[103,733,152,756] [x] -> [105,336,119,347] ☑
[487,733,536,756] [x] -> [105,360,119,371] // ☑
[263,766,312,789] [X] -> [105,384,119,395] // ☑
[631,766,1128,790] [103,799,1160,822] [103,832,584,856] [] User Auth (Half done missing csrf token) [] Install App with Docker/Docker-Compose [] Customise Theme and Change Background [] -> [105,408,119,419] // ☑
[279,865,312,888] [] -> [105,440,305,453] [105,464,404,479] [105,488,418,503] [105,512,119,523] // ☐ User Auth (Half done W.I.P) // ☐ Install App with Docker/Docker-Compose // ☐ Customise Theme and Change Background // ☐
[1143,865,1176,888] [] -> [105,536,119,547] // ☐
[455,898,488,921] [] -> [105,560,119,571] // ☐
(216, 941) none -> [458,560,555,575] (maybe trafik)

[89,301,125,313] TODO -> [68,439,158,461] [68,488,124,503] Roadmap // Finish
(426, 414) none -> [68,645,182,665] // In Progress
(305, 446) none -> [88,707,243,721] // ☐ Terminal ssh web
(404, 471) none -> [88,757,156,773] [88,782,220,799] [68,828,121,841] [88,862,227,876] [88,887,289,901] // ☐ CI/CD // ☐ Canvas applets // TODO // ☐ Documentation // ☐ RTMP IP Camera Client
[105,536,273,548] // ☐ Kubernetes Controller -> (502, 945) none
* * *
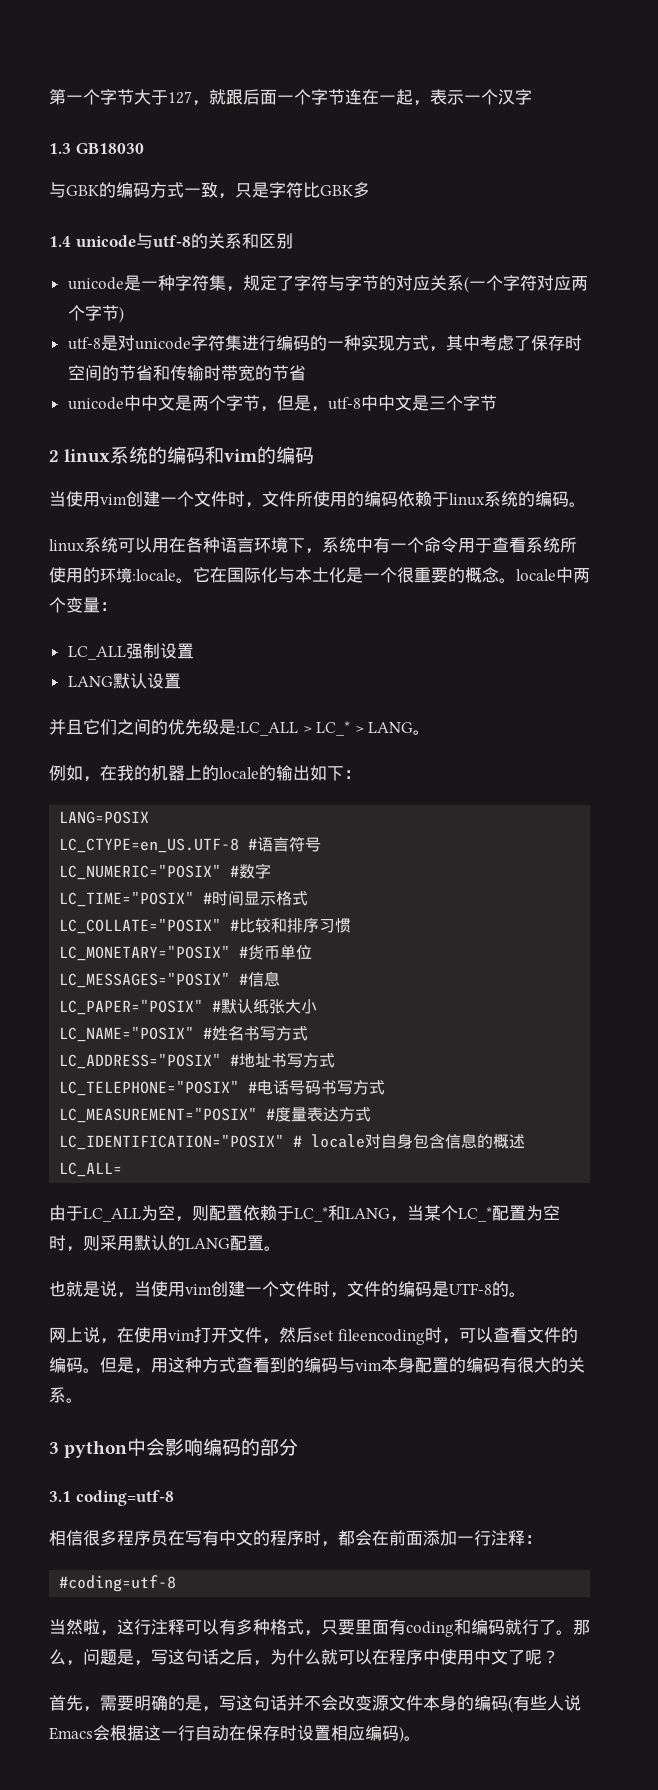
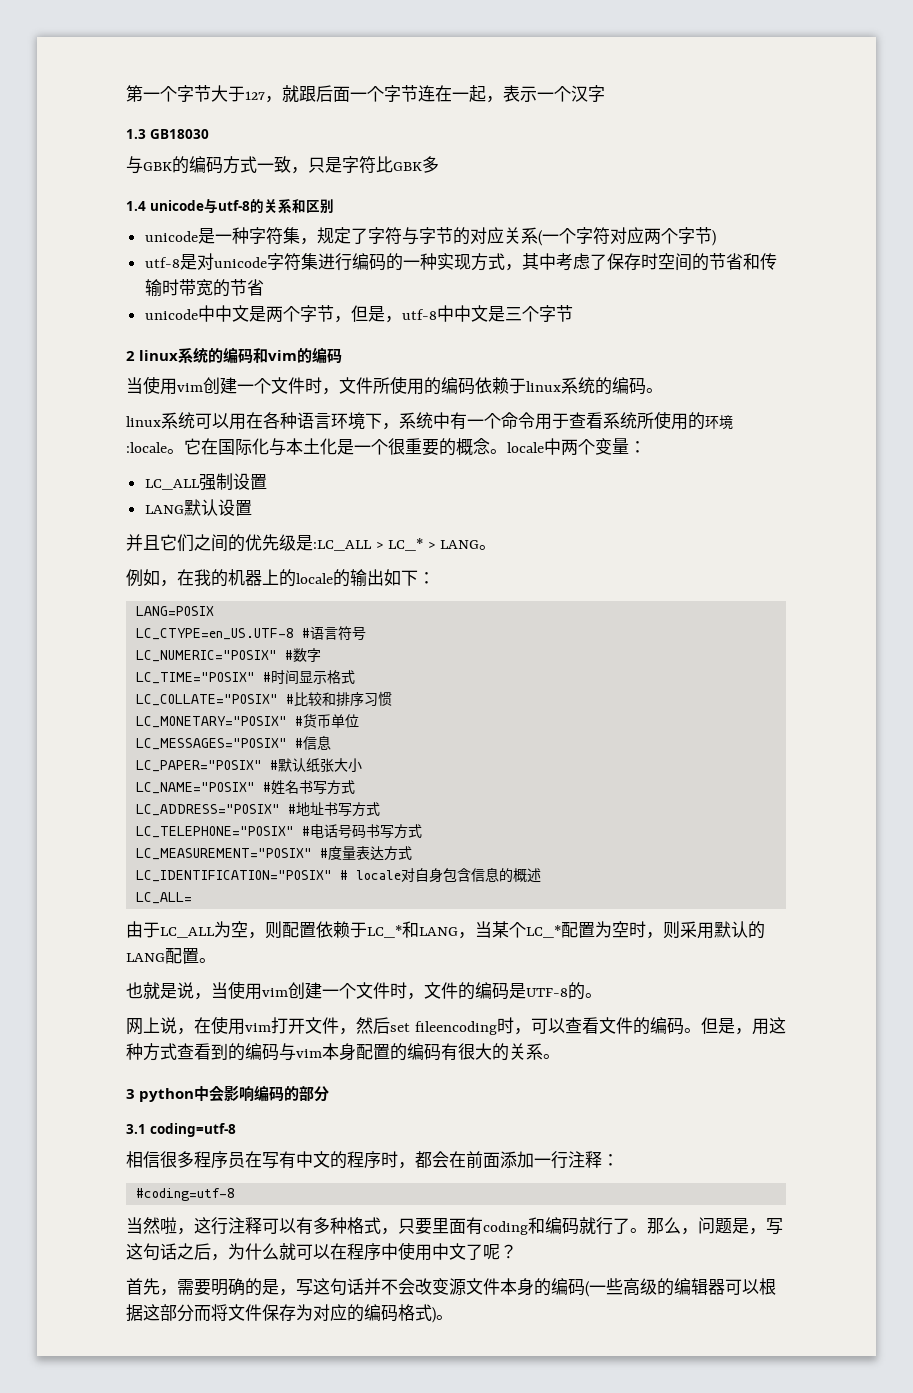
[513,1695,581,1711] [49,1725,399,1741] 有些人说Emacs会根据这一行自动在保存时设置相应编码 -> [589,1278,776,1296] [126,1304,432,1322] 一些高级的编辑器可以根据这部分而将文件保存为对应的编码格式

- [Work item]
Lines that include the word "Background" are to be extracted from the data above.

- [Problem solution]
[631,766,1128,790] [103,799,1160,822] [103,832,584,856] [] User Auth (Half done missing csrf token) [] Install App with Docker/Docker-Compose [] Customise Theme and Change Background [] -> [105,408,119,419] // ☑
[279,865,312,888] [] -> [105,440,305,453] [105,464,404,479] [105,488,418,503] [105,512,119,523] // ☐ User Auth (Half done W.I.P) // ☐ Install App with Docker/Docker-Compose // ☐ Customise Theme and Change Background // ☐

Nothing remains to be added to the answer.